THE DATA.
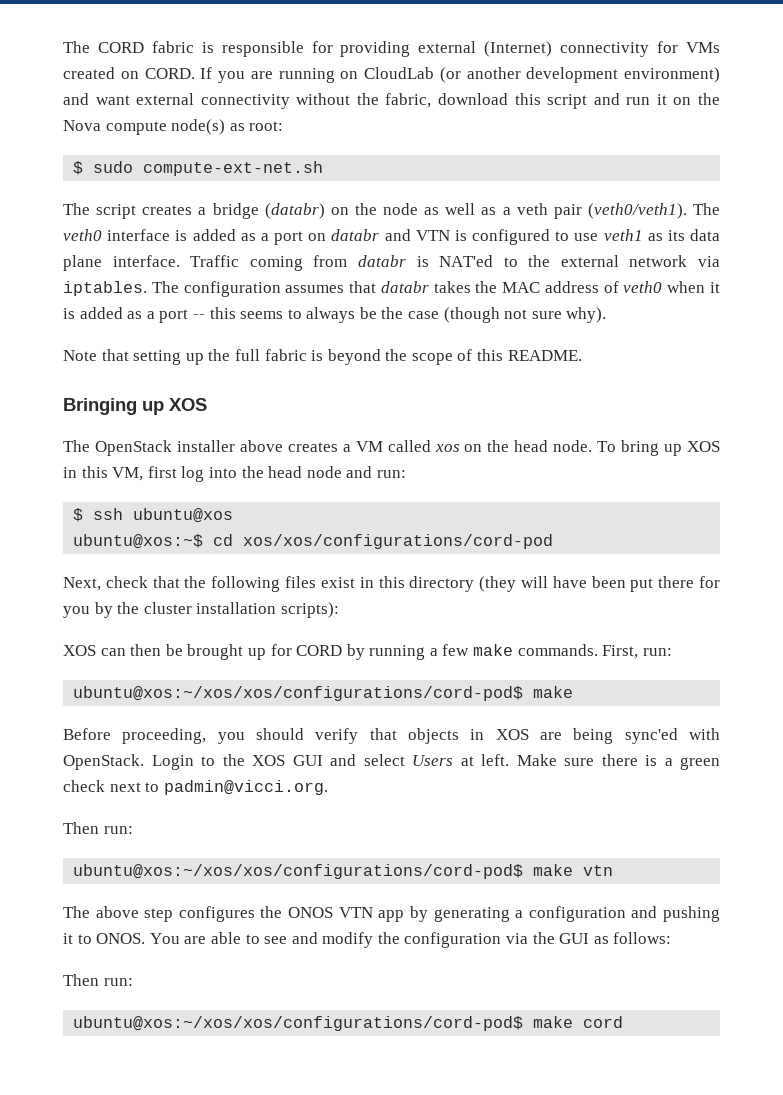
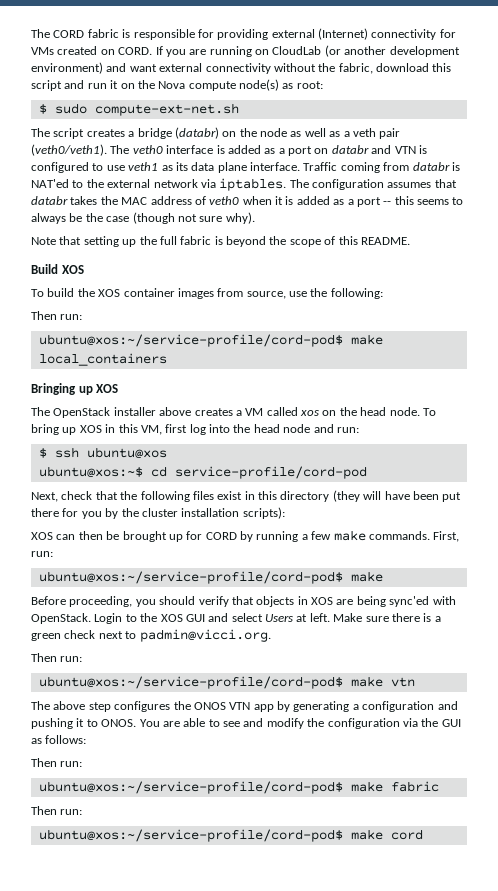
(582, 355) none -> [31,264,84,274] [31,288,383,299] [31,311,83,320] [38,334,383,347] [38,353,167,366] // Build XOS // To build the XOS container images from source, use the following: // Then run: // ubuntu@xos:~/service-profile/cord-pod$ make local_containers
[243,534,554,549] xos/xos/configurations/cord-pod -> [174,466,367,479] service-profile/cord-pod
[73,686,524,701] ubuntu@xos:~/xos/xos/configurations/cord-pod$ -> [38,571,343,584] ubuntu@xos:~/service-profile/cord-pod$
[73,864,524,879] ubuntu@xos:~/xos/xos/configurations/cord-pod$ -> [38,676,343,689] ubuntu@xos:~/service-profile/cord-pod$
[73,1016,524,1031] ubuntu@xos:~/xos/xos/configurations/cord-pod$ -> [38,781,439,794] [31,806,83,815] [38,829,343,842] ubuntu@xos:~/service-profile/cord-pod$ make fabric // Then run: // ubuntu@xos:~/service-profile/cord-pod$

EXERCISE GOAL. When you copy the entries above, reproduce each line exactly and leave out any pictures.

ANSWER TO THIS TASK.
(582, 355) none -> [31,264,84,274] [31,288,383,299] [31,311,83,320] [38,334,383,347] [38,353,167,366] // Build XOS // To build the XOS container images from source, use the following: // Then run: // ubuntu@xos:~/service-profile/cord-pod$ make local_containers
[243,534,554,549] xos/xos/configurations/cord-pod -> [174,466,367,479] service-profile/cord-pod
[73,686,524,701] ubuntu@xos:~/xos/xos/configurations/cord-pod$ -> [38,571,343,584] ubuntu@xos:~/service-profile/cord-pod$
[73,864,524,879] ubuntu@xos:~/xos/xos/configurations/cord-pod$ -> [38,676,343,689] ubuntu@xos:~/service-profile/cord-pod$
[73,1016,524,1031] ubuntu@xos:~/xos/xos/configurations/cord-pod$ -> [38,781,439,794] [31,806,83,815] [38,829,343,842] ubuntu@xos:~/service-profile/cord-pod$ make fabric // Then run: // ubuntu@xos:~/service-profile/cord-pod$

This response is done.